### What to work on
Please format the lines below as a JSON list of strings, one string per line, leaving out any blank lines.
** START Data extract **
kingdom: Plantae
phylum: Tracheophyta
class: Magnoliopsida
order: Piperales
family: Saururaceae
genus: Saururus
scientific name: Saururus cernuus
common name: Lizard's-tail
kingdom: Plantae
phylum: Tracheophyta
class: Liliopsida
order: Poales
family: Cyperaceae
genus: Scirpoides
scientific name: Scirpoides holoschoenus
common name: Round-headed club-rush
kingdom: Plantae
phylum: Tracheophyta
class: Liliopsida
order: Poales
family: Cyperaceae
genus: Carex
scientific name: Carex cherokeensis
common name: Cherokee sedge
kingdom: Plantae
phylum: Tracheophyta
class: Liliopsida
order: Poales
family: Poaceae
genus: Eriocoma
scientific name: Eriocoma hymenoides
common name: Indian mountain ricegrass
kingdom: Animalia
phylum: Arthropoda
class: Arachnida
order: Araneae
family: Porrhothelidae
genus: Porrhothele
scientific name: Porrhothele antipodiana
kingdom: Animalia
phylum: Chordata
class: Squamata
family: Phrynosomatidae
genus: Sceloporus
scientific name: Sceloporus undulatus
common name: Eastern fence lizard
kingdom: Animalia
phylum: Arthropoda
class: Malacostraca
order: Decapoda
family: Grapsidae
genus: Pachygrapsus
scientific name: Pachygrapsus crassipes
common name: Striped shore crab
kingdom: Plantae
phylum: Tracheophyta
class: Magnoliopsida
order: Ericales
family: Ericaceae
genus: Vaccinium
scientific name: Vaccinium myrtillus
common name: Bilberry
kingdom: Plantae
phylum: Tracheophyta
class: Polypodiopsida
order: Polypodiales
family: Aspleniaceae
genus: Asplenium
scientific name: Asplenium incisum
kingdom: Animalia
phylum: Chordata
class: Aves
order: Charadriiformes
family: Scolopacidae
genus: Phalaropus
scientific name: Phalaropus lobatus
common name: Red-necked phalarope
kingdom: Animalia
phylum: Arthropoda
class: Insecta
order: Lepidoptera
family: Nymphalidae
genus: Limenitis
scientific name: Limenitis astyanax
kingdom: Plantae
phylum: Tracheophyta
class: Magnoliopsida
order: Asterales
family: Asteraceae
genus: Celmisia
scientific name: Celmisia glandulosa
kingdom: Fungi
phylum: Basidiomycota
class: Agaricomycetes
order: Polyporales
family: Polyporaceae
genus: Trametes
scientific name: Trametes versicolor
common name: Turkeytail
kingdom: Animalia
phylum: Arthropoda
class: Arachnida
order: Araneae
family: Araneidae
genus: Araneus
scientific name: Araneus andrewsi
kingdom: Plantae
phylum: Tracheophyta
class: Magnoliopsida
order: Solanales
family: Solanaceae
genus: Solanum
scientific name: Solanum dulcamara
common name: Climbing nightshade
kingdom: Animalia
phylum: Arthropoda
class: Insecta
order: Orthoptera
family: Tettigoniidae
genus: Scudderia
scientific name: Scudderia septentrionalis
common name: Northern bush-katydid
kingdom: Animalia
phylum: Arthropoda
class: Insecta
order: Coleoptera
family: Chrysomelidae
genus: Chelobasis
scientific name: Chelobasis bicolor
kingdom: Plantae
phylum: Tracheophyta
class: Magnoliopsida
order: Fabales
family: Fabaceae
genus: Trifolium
** END Data extract **
### Solution to the problem
[
  "kingdom: Plantae",
  "phylum: Tracheophyta",
  "class: Magnoliopsida",
  "order: Piperales",
  "family: Saururaceae",
  "genus: Saururus",
  "scientific name: Saururus cernuus",
  "common name: Lizard's-tail",
  "kingdom: Plantae",
  "phylum: Tracheophyta",
  "class: Liliopsida",
  "order: Poales",
  "family: Cyperaceae",
  "genus: Scirpoides",
  "scientific name: Scirpoides holoschoenus",
  "common name: Round-headed club-rush",
  "kingdom: Plantae",
  "phylum: Tracheophyta",
  "class: Liliopsida",
  "order: Poales",
  "family: Cyperaceae",
  "genus: Carex",
  "scientific name: Carex cherokeensis",
  "common name: Cherokee sedge",
  "kingdom: Plantae",
  "phylum: Tracheophyta",
  "class: Liliopsida",
  "order: Poales",
  "family: Poaceae",
  "genus: Eriocoma",
  "scientific name: Eriocoma hymenoides",
  "common name: Indian mountain ricegrass",
  "kingdom: Animalia",
  "phylum: Arthropoda",
  "class: Arachnida",
  "order: Araneae",
  "family: Porrhothelidae",
  "genus: Porrhothele",
  "scientific name: Porrhothele antipodiana",
  "kingdom: Animalia",
  "phylum: Chordata",
  "class: Squamata",
  "family: Phrynosomatidae",
  "genus: Sceloporus",
  "scientific name: Sceloporus undulatus",
  "common name: Eastern fence lizard",
  "kingdom: Animalia",
  "phylum: Arthropoda",
  "class: Malacostraca",
  "order: Decapoda",
  "family: Grapsidae",
  "genus: Pachygrapsus",
  "scientific name: Pachygrapsus crassipes",
  "common name: Striped shore crab",
  "kingdom: Plantae",
  "phylum: Tracheophyta",
  "class: Magnoliopsida",
  "order: Ericales",
  "family: Ericaceae",
  "genus: Vaccinium",
  "scientific name: Vaccinium myrtillus",
  "common name: Bilberry",
  "kingdom: Plantae",
  "phylum: Tracheophyta",
  "class: Polypodiopsida",
  "order: Polypodiales",
  "family: Aspleniaceae",
  "genus: Asplenium",
  "scientific name: Asplenium incisum",
  "kingdom: Animalia",
  "phylum: Chordata",
  "class: Aves",
  "order: Charadriiformes",
  "family: Scolopacidae",
  "genus: Phalaropus",
  "scientific name: Phalaropus lobatus",
  "common name: Red-necked phalarope",
  "kingdom: Animalia",
  "phylum: Arthropoda",
  "class: Insecta",
  "order: Lepidoptera",
  "family: Nymphalidae",
  "genus: Limenitis",
  "scientific name: Limenitis astyanax",
  "kingdom: Plantae",
  "phylum: Tracheophyta",
  "class: Magnoliopsida",
  "order: Asterales",
  "family: Asteraceae",
  "genus: Celmisia",
  "scientific name: Celmisia glandulosa",
  "kingdom: Fungi",
  "phylum: Basidiomycota",
  "class: Agaricomycetes",
  "order: Polyporales",
  "family: Polyporaceae",
  "genus: Trametes",
  "scientific name: Trametes versicolor",
  "common name: Turkeytail",
  "kingdom: Animalia",
  "phylum: Arthropoda",
  "class: Arachnida",
  "order: Araneae",
  "family: Araneidae",
  "genus: Araneus",
  "scientific name: Araneus andrewsi",
  "kingdom: Plantae",
  "phylum: Tracheophyta",
  "class: Magnoliopsida",
  "order: Solanales",
  "family: Solanaceae",
  "genus: Solanum",
  "scientific name: Solanum dulcamara",
  "common name: Climbing nightshade",
  "kingdom: Animalia",
  "phylum: Arthropoda",
  "class: Insecta",
  "order: Orthoptera",
  "family: Tettigoniidae",
  "genus: Scudderia",
  "scientific name: Scudderia septentrionalis",
  "common name: Northern bush-katydid",
  "kingdom: Animalia",
  "phylum: Arthropoda",
  "class: Insecta",
  "order: Coleoptera",
  "family: Chrysomelidae",
  "genus: Chelobasis",
  "scientific name: Chelobasis bicolor",
  "kingdom: Plantae",
  "phylum: Tracheophyta",
  "class: Magnoliopsida",
  "order: Fabales",
  "family: Fabaceae",
  "genus: Trifolium"
]